## Records excerpted from a collection
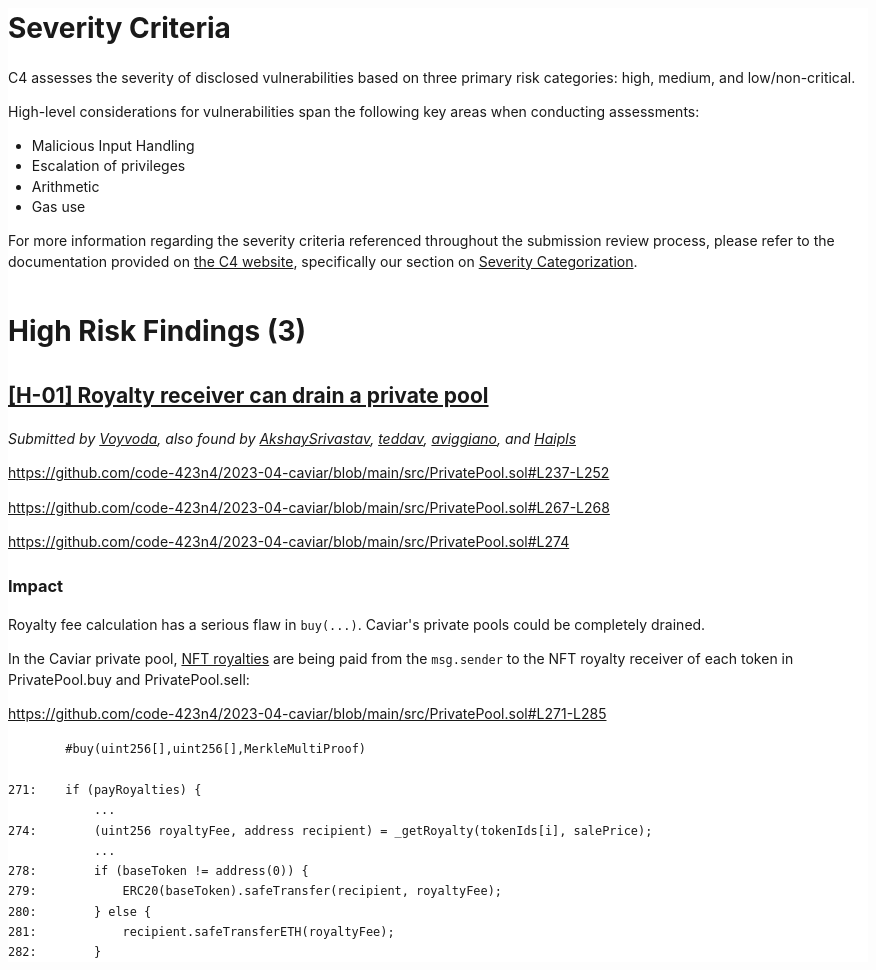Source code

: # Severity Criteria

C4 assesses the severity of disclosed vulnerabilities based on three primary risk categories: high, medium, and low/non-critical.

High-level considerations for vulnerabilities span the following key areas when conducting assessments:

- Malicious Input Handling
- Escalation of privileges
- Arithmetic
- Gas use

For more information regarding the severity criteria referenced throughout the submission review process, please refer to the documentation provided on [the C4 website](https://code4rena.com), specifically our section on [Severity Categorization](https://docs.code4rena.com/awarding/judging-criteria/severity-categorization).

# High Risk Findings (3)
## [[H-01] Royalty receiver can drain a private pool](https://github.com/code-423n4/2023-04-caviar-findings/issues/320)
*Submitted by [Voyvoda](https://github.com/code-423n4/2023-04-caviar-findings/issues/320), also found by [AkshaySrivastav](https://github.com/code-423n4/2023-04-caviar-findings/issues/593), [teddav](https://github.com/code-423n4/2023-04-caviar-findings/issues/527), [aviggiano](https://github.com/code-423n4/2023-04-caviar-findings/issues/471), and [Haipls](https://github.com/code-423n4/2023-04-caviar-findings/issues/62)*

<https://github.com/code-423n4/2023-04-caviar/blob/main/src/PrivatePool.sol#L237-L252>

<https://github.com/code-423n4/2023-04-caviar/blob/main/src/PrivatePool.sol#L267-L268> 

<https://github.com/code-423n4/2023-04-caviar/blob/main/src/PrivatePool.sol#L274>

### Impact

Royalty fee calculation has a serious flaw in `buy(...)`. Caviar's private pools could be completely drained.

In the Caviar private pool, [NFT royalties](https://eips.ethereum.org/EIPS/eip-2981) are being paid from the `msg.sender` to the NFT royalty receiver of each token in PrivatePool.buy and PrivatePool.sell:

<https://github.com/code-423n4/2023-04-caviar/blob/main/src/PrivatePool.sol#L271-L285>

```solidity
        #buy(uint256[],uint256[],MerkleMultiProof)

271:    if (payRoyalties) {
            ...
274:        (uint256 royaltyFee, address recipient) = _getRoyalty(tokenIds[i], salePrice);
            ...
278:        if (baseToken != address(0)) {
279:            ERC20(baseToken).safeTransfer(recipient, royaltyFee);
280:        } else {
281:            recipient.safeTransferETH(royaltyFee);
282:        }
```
--
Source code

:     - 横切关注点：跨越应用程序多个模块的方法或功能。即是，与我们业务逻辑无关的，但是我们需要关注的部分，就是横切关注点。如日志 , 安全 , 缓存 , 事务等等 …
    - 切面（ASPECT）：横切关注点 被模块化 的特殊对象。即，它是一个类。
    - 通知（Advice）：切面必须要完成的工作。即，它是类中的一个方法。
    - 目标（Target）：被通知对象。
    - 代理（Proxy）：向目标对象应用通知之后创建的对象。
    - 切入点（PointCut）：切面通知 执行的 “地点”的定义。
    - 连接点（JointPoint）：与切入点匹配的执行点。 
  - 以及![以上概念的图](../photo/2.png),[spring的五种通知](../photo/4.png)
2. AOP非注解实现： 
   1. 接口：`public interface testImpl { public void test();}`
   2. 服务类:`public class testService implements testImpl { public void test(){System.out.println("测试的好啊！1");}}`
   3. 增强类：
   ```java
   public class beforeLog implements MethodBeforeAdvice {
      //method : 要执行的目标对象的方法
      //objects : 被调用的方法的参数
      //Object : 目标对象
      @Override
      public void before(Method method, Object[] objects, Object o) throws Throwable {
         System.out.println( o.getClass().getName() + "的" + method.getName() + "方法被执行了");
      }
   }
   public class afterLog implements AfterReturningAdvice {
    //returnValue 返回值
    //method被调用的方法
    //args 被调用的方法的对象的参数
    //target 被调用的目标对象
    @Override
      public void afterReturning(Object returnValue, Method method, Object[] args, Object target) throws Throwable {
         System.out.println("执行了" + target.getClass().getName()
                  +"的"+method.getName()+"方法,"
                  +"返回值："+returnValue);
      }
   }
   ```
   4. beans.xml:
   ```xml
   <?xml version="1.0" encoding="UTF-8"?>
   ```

## EXERCISE BRIEF
Would you please return all lines of the data that include the word "royaltyFee"?

## ANSWER TO THIS TASK
274:        (uint256 royaltyFee, address recipient) = _getRoyalty(tokenIds[i], salePrice);
279:            ERC20(baseToken).safeTransfer(recipient, royaltyFee);
281:            recipient.safeTransferETH(royaltyFee);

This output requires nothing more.